British welterweight Matthew Hatton has spent most of his professional career battling to be recognised in his own right rather than as the younger brother of ‘Hitman’ Ricky.
Hardly surprising, really, given Ricky Hattonwon titles at two weights, suffered only two defeats – to Floyd Mayweather Jr. and Manny Pacquiao – in a 47-fight career and, up until his retirement last July, was widely regarded as the best the UK had to offer inside a ring. The number of fans the Hitman used to take with him – whether it was to Las Vegas or the MEN arena at home in Lancashire – underlined the guy’s incredible popularity.
Slowly but surely, however, Matthew has begun to build a reputation for himself, and one that has nothing to do with his sibling’s achievements. There was his brave resistance in Anaheim, Calif., this time last year when, having stepped up to junior middleweight, he managed to go the distance with current WBC 154-pound holder Saul Alvarez. Although heavily out-pointed, Hatton won many new admirers across the globe for a valiant display.
Then there has been the stubborn refusal to allow that defeat to take too great a toll as he dropped back down to 147 pounds and in his first outing took the IBF international belt with a unanimous decision against unknown Belarusian Andrei Abramenk.
Now, at the Ponds Forge Arena, in Sheffield, this Saturday, the Mancunian will attempt to make a truly significant mark on the division by stopping the rapid rise of undefeated Yorkshire favorite, Kell Brook, THE RING’s No. 6-rated welterweight and WBA intercontinental holder. It is a daunting task, which most expect will be beyond him. Typically, Hatton (42-5-2, 16 knockouts) sees the title eliminator panning out rather differently.
“I’ve been into the Lion’s den before, I have fought in big arenas in front of big crowds,” said the 30-year old former European champion. “I know when things get tough that I can step it up another level. There are a lot of questions still to be asked of Kell Brook and I will certainly be the man asking them on the night.
“I am really focused for this fight. I know I will have to produce the best performance of my career to beat Kell. I am confident I can do both these things. Training has gone fantastically. The proof will be in the pudding.”
As for shedding the burden of being a Hatton, he is adamant that is no longer an issue, especially with Ricky forging a successful career as head of Hatton Promotions and securing decent fights for his growing stable, including Matthew.
“People expected too much of me when I first turned professional because of the Hatton name,” he said on Sky Sports’ Ringside show. “But I am very proud of everything Ricky has done, and, though sometimes they say I am, ‘the other Hatton following in the footsteps’ or ‘in his shadow’, it’s something that doesn’t really concern me.”
Being the first to inflict a reverse on 25-year-old Brook will be no mean feat. For there is a real assured calmness about the way the powerful, skilful Sheffield contender conducts his business these days. Nothing seems to phase Brook (26-0 18 KOs) as he ascends the world ladder and his humility and personable character speak louder than any brash trash-talking.
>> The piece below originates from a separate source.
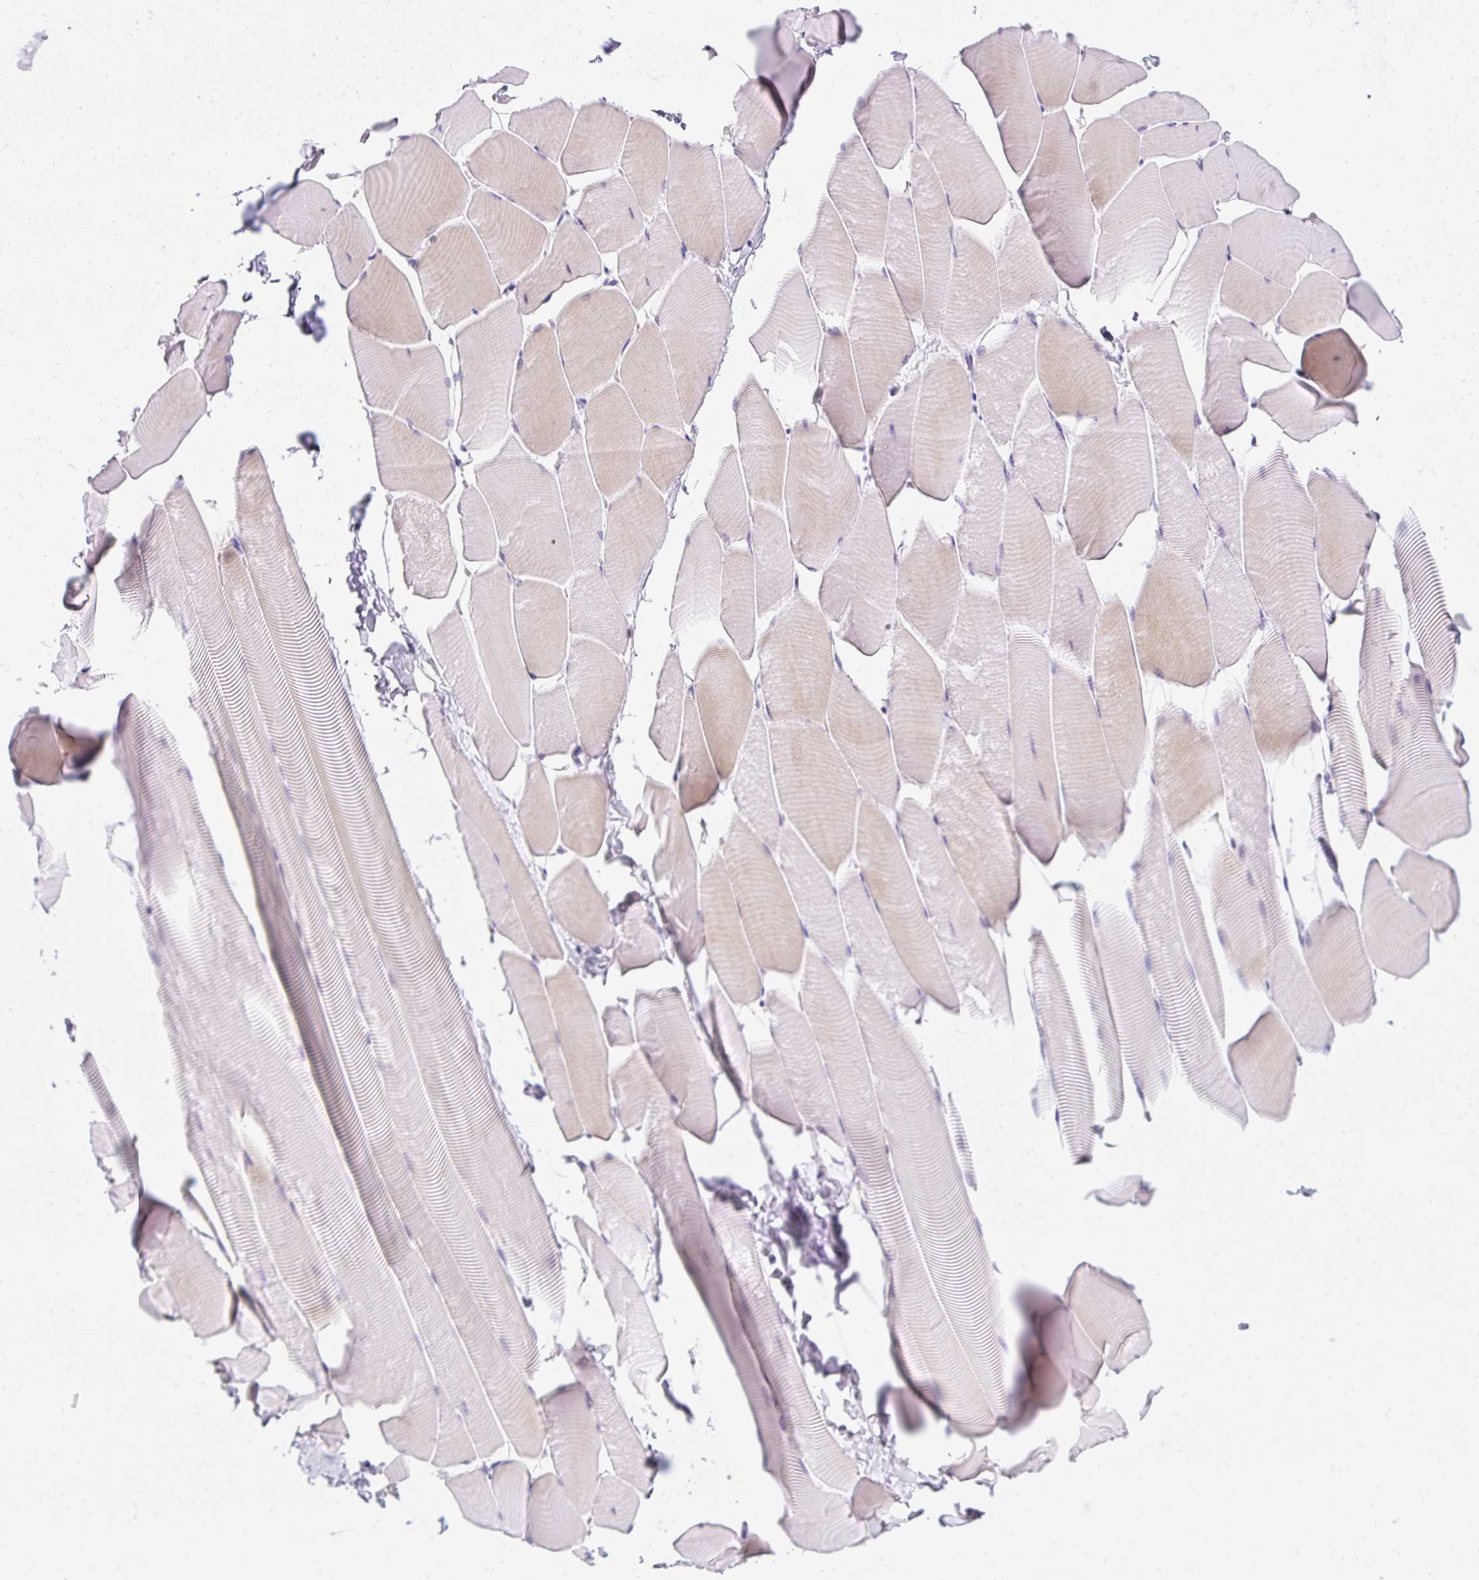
{"staining": {"intensity": "weak", "quantity": "<25%", "location": "cytoplasmic/membranous"}, "tissue": "skeletal muscle", "cell_type": "Myocytes", "image_type": "normal", "snomed": [{"axis": "morphology", "description": "Normal tissue, NOS"}, {"axis": "topography", "description": "Skeletal muscle"}], "caption": "IHC of unremarkable human skeletal muscle exhibits no positivity in myocytes. (Stains: DAB (3,3'-diaminobenzidine) IHC with hematoxylin counter stain, Microscopy: brightfield microscopy at high magnification).", "gene": "DTX4", "patient": {"sex": "male", "age": 25}}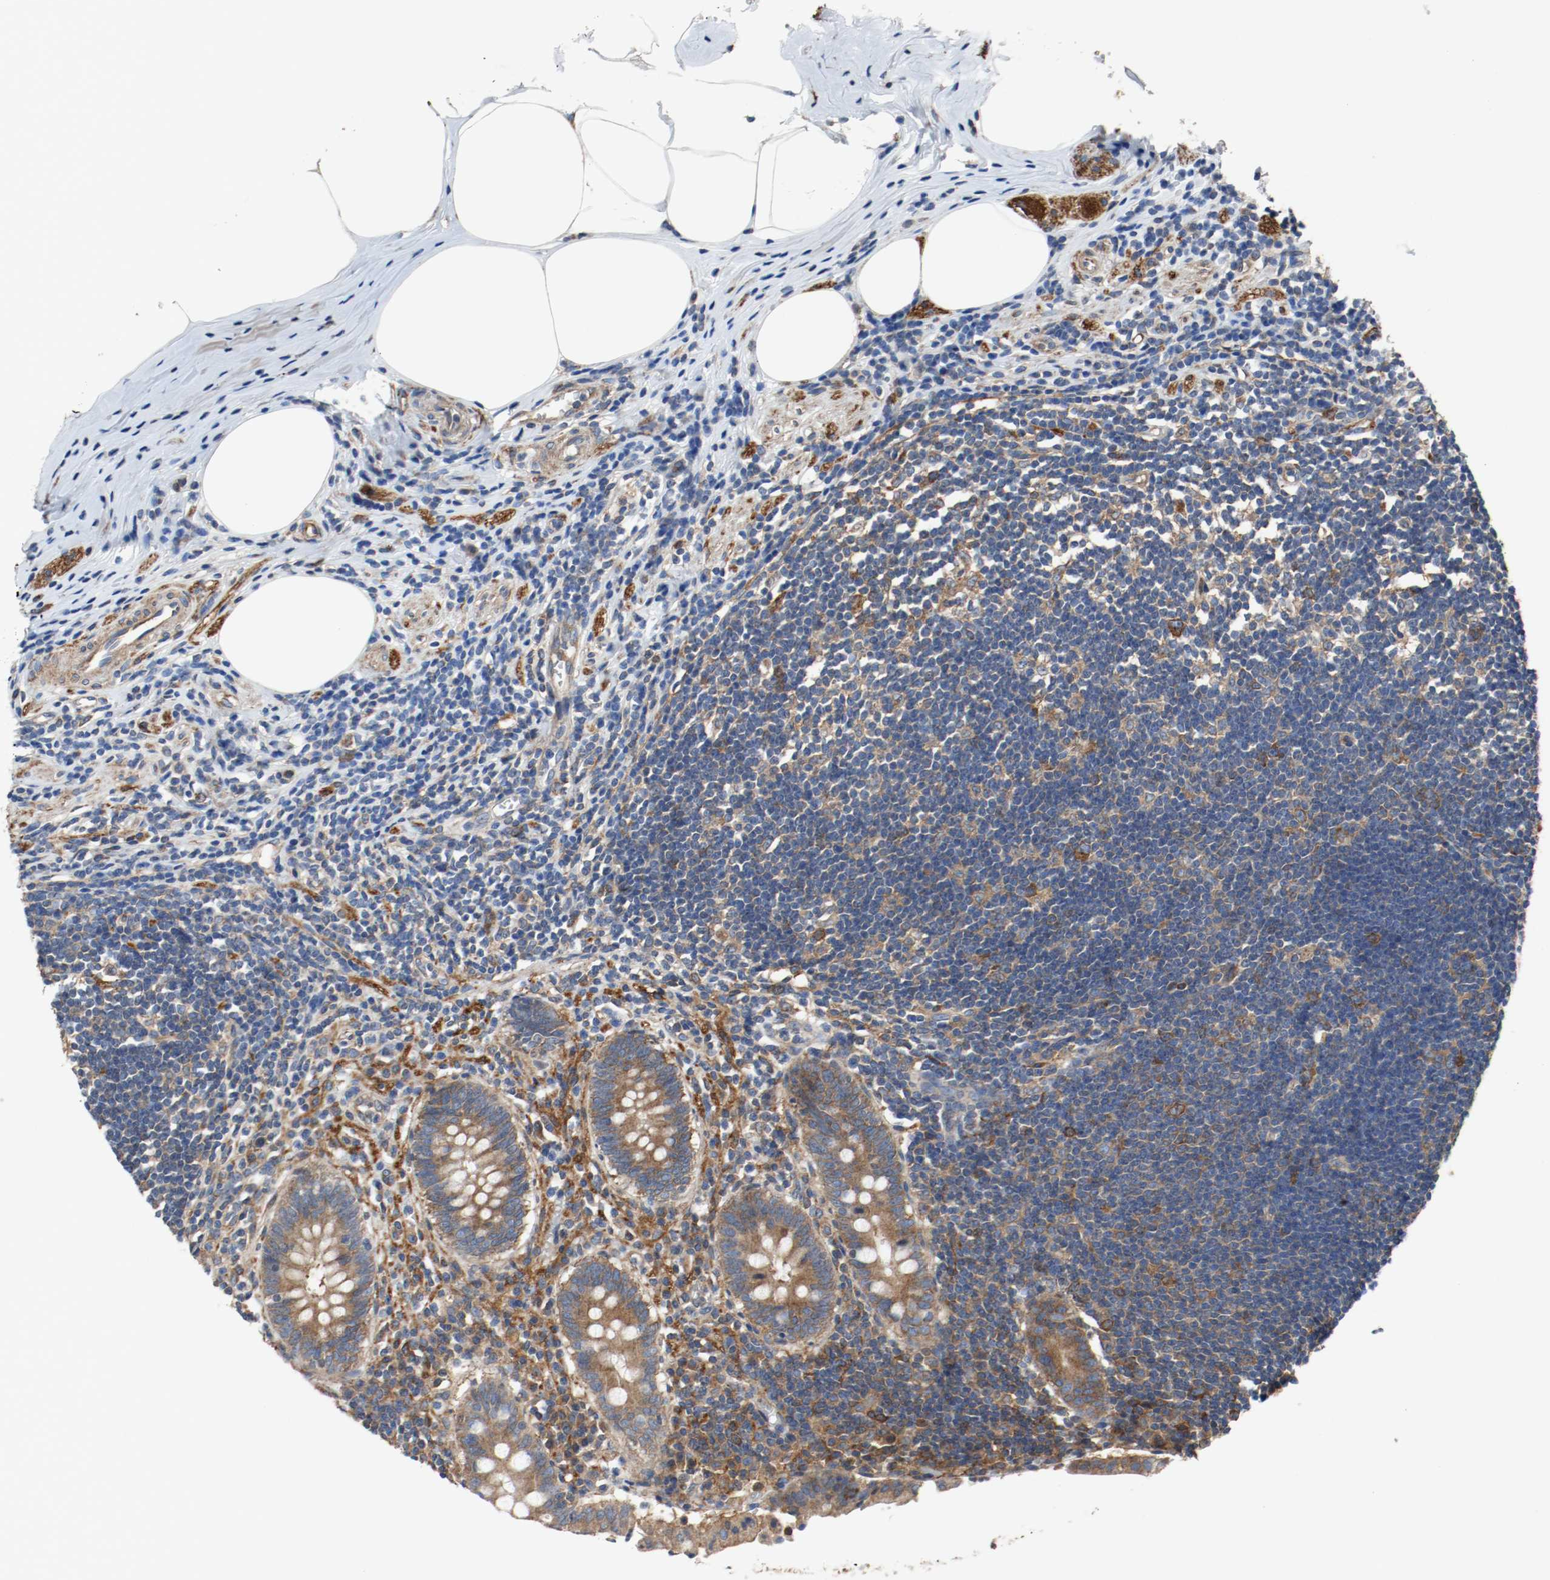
{"staining": {"intensity": "moderate", "quantity": ">75%", "location": "cytoplasmic/membranous"}, "tissue": "appendix", "cell_type": "Glandular cells", "image_type": "normal", "snomed": [{"axis": "morphology", "description": "Normal tissue, NOS"}, {"axis": "topography", "description": "Appendix"}], "caption": "Protein staining reveals moderate cytoplasmic/membranous positivity in approximately >75% of glandular cells in unremarkable appendix.", "gene": "TUBA3D", "patient": {"sex": "female", "age": 50}}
If you expected that ahead of an all-British carve-up, which is made all the more spicy by the intense War of the Roses rivalry between Lancashire and Yorkshire, then you were mistaken. Sure a 15,000 sellout crowd means there will be a crackling red-hot atmosphere on the night but neither fighter wants to stoke the tension beforehand with unnecessary verbal swipes at the other.
“I don’t hate my opponent – but I know he is stood there across the ring trying to take food off my table,” said Brook, whose partner gave birth to a baby girl last month. “I’ve got a family now and I’ve got something to fight for. When I get up in the morning to hit the gym hard, I am thinking about my daughter. It gives me those extra gears when I’m feeling tired and to up it that little bit more.”
You would imagine Brook’s growing maturity and sense of responsibility can only enhance his already impressive assets in the ring, which he readily admits will need to be flowing at full throttle if he is to get past Hatton.
“I’ve had pressure all my career – people expecting me to win this championship or to be a star. But I know Matthew will be no walkover. He is a very game fighter,” said Brook, who in December showcased his talents in the States, scoring a 5th round TKO against American Luis Galarza at the Boardwalk, Atlantic City.
“A lot of people are saying I am the favorite, but believe me that doesn’t mean I’ve been slacking off. Anything can happen in boxing, we all know that. The winner is going to be fighting for a world title. It is going to come down to who the better fighter is and who is the No. 1 in this division. I believe that’s going to be me.”